Após ter falado de forma mais genérica sobre as questões de saúde mental inicialmente, Biles contou nas suas redes sociais que vinha sofrendo de um problema de desorientação espacial conhecido no meio da ginástica como “twisties”. Apesar de não ser algo incomum, não há explicações consolidadas sobre suas causas e possíveis tratamentos.
Os movimentos que a ginasta executa sobre a trave, embora requeiram muita precisão, são menos acrobáticos e envolvem menos giros do que nos dos demais aparelhos. Isso possivelmente influenciou a decisão por voltar a competir nessa prova, apesar de nunca ter sido a mais dominante da americana.

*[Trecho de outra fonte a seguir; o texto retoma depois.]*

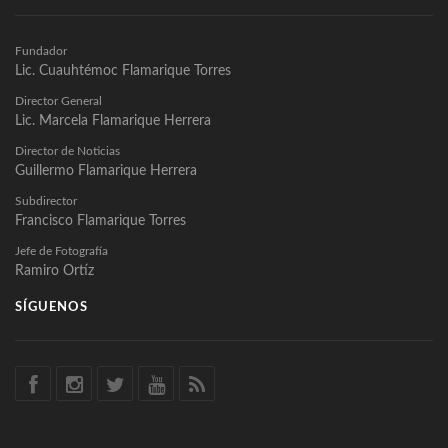
Fundador
Lic. Cuauhtémoc Flamarique Torres
Director General
Lic. Marcela Flamarique Herrera
Director de Noticias
Guillermo Flamarique Herrera
Subdirector
Francisco Flamarique Torres
Jefe de Fotografía
Ramiro Ortíz
SÍGUENOS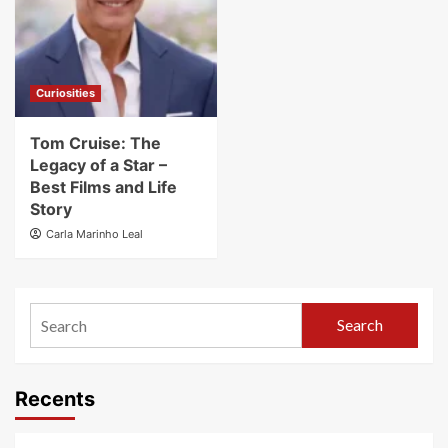
Curiosities
Tom Cruise: The
Legacy of a Star –
Best Films and Life
Story
Carla Marinho Leal
Search
Recents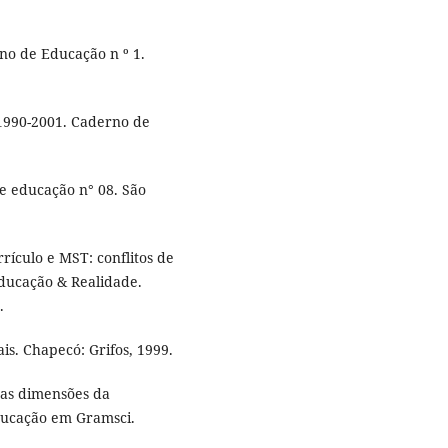
no de Educação n º 1.
1990-2001. Caderno de
e educação n° 08. São
rículo e MST: conflitos de
Educação & Realidade.
.
is. Chapecó: Grifos, 1999.
 as dimensões da
educação em Gramsci.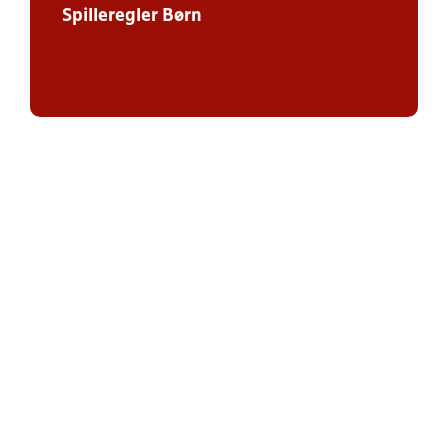
Spilleregler Børn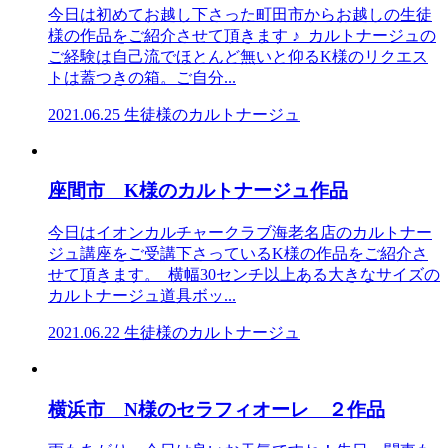
今日は初めてお越し下さった町田市からお越しの生徒
様の作品をご紹介させて頂きます ♪ カルトナージュの
ご経験は自己流でほとんど無いと仰るK様のリクエス
トは蓋つきの箱。ご自分...
2021.06.25
生徒様のカルトナージュ
座間市 K様のカルトナージュ作品
今日はイオンカルチャークラブ海老名店のカルトナー
ジュ講座をご受講下さっているK様の作品をご紹介さ
せて頂きます。 横幅30センチ以上ある大きなサイズの
カルトナージュ道具ボッ...
2021.06.22
生徒様のカルトナージュ
横浜市 N様のセラフィオーレ ２作品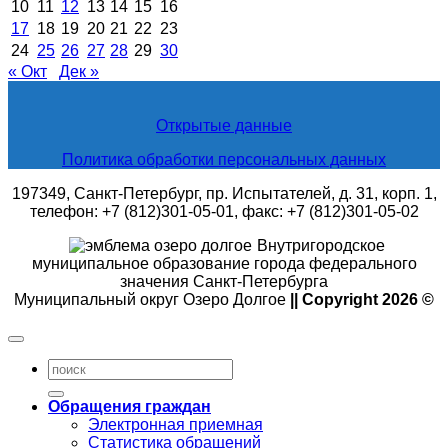
10
11
12
13
14
15
16
17
18
19
20
21
22
23
24
25
26
27
28
29
30
« Окт
Дек »
Открытые данные
Политика обработки персональных данных
197349, Санкт-Петербург, пр. Испытателей, д. 31, корп. 1,
телефон: +7 (812)301-05-01, факс: +7 (812)301-05-02
Внутригородское
муниципальное образование города федерального
значения Санкт-Петербурга
Муниципальный округ Озеро Долгое
|| Copyright 2026 ©
Обращения граждан
Электронная приемная
Статистика обращений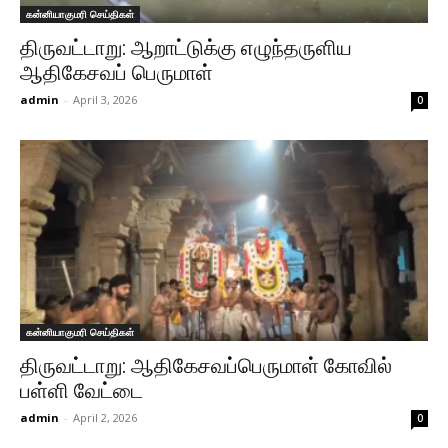
கன்னியாகுமரி செய்திகள்
திருவட்டாறு: ஆறாட்டுக்கு எழுந்தருளிய
ஆதிகேசவப் பெருமாள்
admin
-
April 3, 2026
0
கன்னியாகுமரி செய்திகள்
திருவட்டாறு: ஆதிகேசவப்பெருமாள் கோவில்
பள்ளி வேட்டை
admin
-
April 2, 2026
0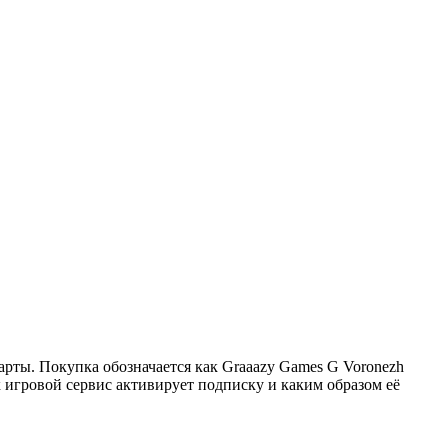
арты. Покупка обозначается как Graaazy Games G Voronezh
 игровой сервис активирует подписку и каким образом её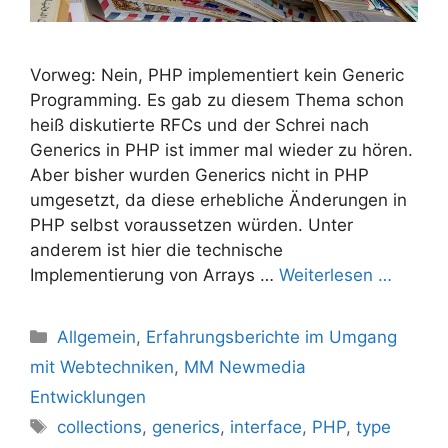
Vorweg: Nein, PHP implementiert kein Generic
Programming. Es gab zu diesem Thema schon
heiß diskutierte RFCs und der Schrei nach
Generics in PHP ist immer mal wieder zu hören.
Aber bisher wurden Generics nicht in PHP
umgesetzt, da diese erhebliche Änderungen in
PHP selbst voraussetzen würden. Unter
anderem ist hier die technische
Implementierung von Arrays …
Weiterlesen …
Kategorien
Allgemein
,
Erfahrungsberichte im Umgang
mit Webtechniken
,
MM Newmedia
Entwicklungen
Schlagwörter
collections
,
generics
,
interface
,
PHP
,
type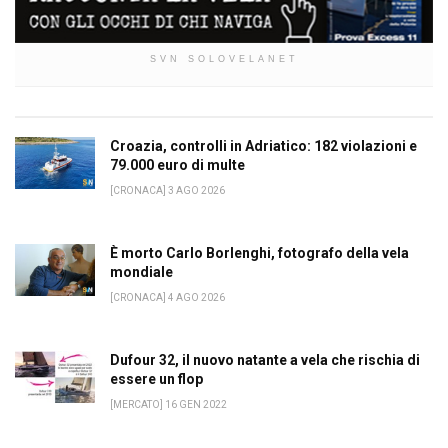
SVN SOLOVELANET
Croazia, controlli in Adriatico: 182 violazioni e
79.000 euro di multe
[CRONACA] 3 AGO 2026
È morto Carlo Borlenghi, fotografo della vela
mondiale
[CRONACA] 4 AGO 2026
Dufour 32, il nuovo natante a vela che rischia di
essere un flop
[MERCATO] 16 GEN 2022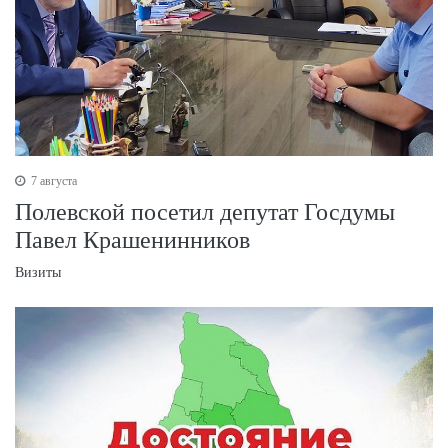
7 августа
Полевской посетил депутат Госдумы
Павел Крашенинников
Визиты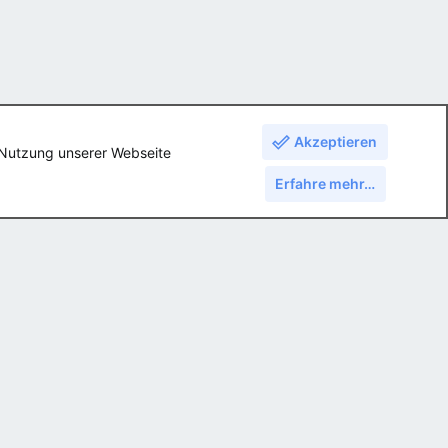
Akzeptieren
e Nutzung unserer Webseite
Erfahre mehr…
Oben
Unte
gsbedingungen
Datenschutz
Hilfe und Impressum
Start
R
S
S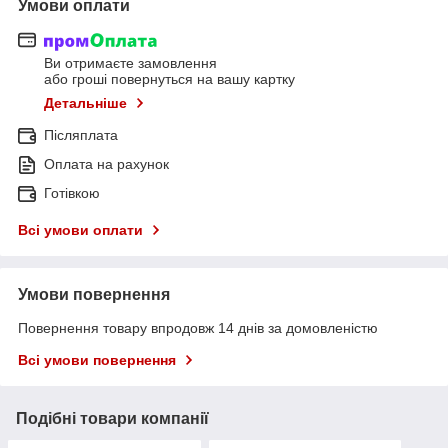
Умови оплати
Ви отримаєте замовлення
або гроші повернуться на вашу картку
Детальніше
Післяплата
Оплата на рахунок
Готівкою
Всі умови оплати
Умови повернення
Повернення товару впродовж 14 днів за домовленістю
Всі умови повернення
Подібні товари компанії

Biles entrou no ginásio como terceira da fila, posição que indicava a ordem em que iria competir. Com olhar compenetrado, acenou para as câmeras que acompanhavam seus passos e logo começou o aquecimento.
Enquanto a canadense Elsabeth Black e Xijing Tang se apresentavam, a americana conversou bastante com seus treinadores. A demora para que saísse a nota da chinesa elevou a tensão da expectativa por sua entrada.
Quando chegou a hora, Biles fez uma apresentação segura –a nota de dificuldade, 6.100, ficou quatro décimos abaixo da série da classificação– e aparentou ter ficado satisfeita. De longe, foi a mais celebrada entre as finalistas.
O sorriso no rosto diminuiu quando soube que não seria o suficiente para ultrapassar Tang, mas Biles continuou de pé, apoiando a americana Sunisa Lee, conversando com os técnicos e cumprimentando as outras competidoras.
Após pautar as Olimpíadas em temas que vão muito além de suas acrobacias e terminar o evento com duas medalhas -nenhuma de ouro-, Simone Biles se despede dos Jogos de Tóquio subvertendo o papel esperado para sua grande estrela.